I'm currently trying to upsolve one problem from CodeForces and I face so many time issues. I've tried a variety of modifications, however my code still doesn't get submitted.

Any suggestions on how I can improve the time complexity of my code?

The main idea of the problem can be found here: https://codeforces.com/contest/1638/problem/C

A description of the problem is as follows:

You are given a permutation p_1,p_2,…,p_n. Then, an undirected graph is constructed in the following way: add an edge between vertices i, j such that i < j if and only if p_i > p_j. Your task is to count the number of connected components in this graph.

Two vertices u and v belong to the same connected component if and only if there is at least one path along edges connecting u and v.

A permutation is an array consisting of n distinct integers from 1 to n in arbitrary order. For example, [2,3,1,5,4] is a permutation, but [1,2,2] is not a permutation (2 appears twice in the array) and [1,3,4] is also not a permutation (n=3 but there is 4 in the array).

Input

Each test contains multiple test cases. The first line contains a single integer t (1 ≤ t ≤ 10**5) — the number of test cases. Description of the test cases follows.

The first line of each test case contains a single integer n (1 ≤ n ≤ 10**5) — the length of the permutation.

The second line of each test case contains n integers p_1,p_2,…,p_n (1≤p_i≤n) — the elements of the permutation.
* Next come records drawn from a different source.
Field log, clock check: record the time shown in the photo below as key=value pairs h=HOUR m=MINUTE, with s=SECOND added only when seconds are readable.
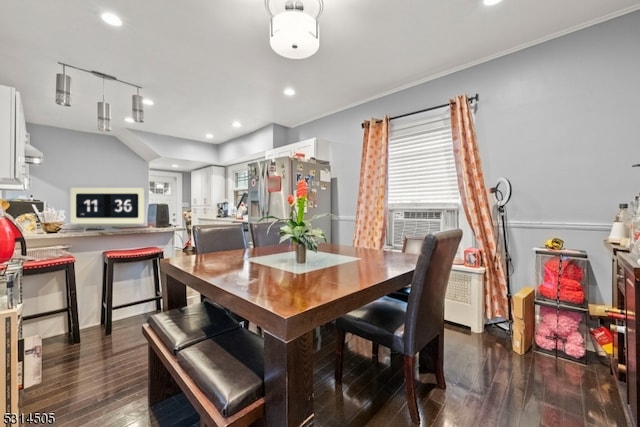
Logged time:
h=11 m=36
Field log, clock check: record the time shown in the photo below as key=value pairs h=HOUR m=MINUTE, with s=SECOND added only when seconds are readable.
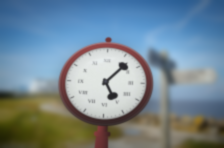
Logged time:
h=5 m=7
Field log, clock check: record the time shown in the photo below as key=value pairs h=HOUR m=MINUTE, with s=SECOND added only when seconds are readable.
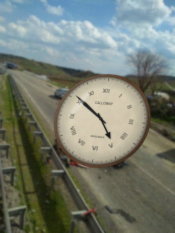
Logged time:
h=4 m=51
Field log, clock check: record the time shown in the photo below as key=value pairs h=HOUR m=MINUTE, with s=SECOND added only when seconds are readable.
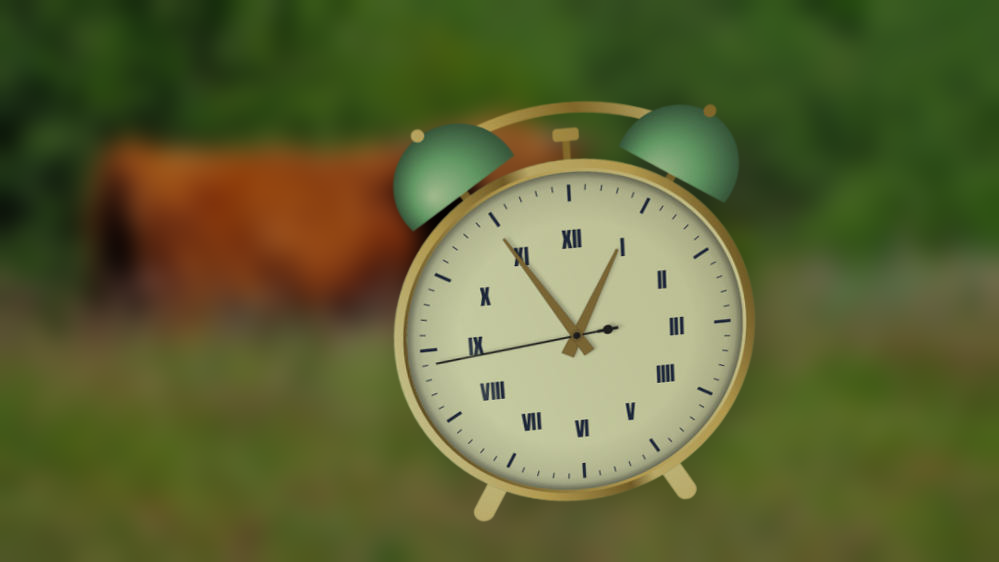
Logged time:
h=12 m=54 s=44
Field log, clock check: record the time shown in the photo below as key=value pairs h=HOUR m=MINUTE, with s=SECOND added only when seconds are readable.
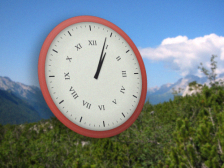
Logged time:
h=1 m=4
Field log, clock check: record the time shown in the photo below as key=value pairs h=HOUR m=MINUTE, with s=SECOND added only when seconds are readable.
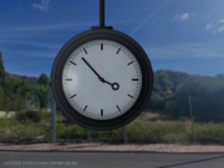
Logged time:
h=3 m=53
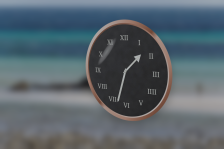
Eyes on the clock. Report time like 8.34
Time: 1.33
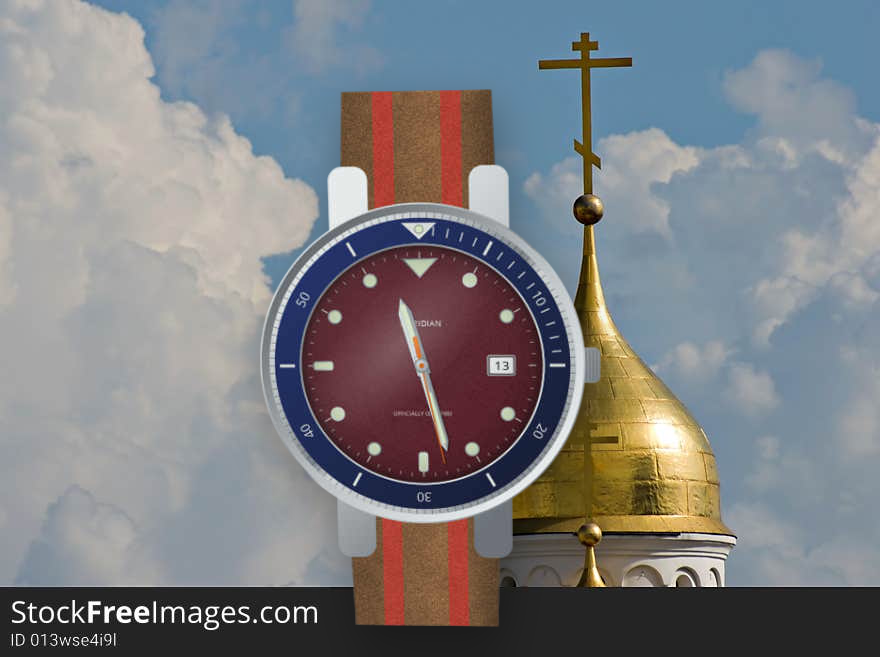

It is guaranteed that the sum of n over all test cases does not exceed 2⋅10**5.

Output

For each test case, print one integer k — the number of connected components.

import sys
input = sys.stdin.readline
     
for case in range(int(input())):
    length = int(input())
    line = list(map(int, input().split()))
    
    quantity = 0
    for i in range(1, length):
        if line[i] > line[i-1] and max(line[:i]) < min(line[i:]):
            quantity += 1
                
    print(1 if quantity >= length else quantity + 1)

Thanks for your help!

Answer 1

This implements my min/max caching scheme. I have not submitted this, so I don't actually know if it will meet the timing. This is O(3N) instead of O(N*N), so it will take slightly longer for short lists, but SHOULD be better for long lists.

You don't need to do input = sys.stdin.readline; that's effectively what the input function already is. Also, the if clause in your final line confuses me. Your final for can never go more than length-1 iterations, so quantity can never be >= length.

import sys
     
for case in range(int(input())):
    length = int(input())
    line = list(map(int, input().split()))
    maxx = 0
    maxs = []
    for i in line:
        if i > maxx:
            maxx = i
        maxs.append(maxx)
    minx = 999999
    mins = []
    for i in line[::-1]:
        if i < minx:
            minx = i
        mins.insert(0,minx)
    
    quantity = 0
    for i in range(1, length):
        if line[i] > line[i-1] and maxs[i-1] < mins[i]:
            quantity += 1
                
    print(quantity + 1)

You can replace the final section of the code with a comprehension, although I think that's a micro-optimization:

    quantity = sum(
        line[i] > line[i-1] and maxs[i-1] < mins[i]
        for i in range(1, length)
    )
                
    print(quantity + 1)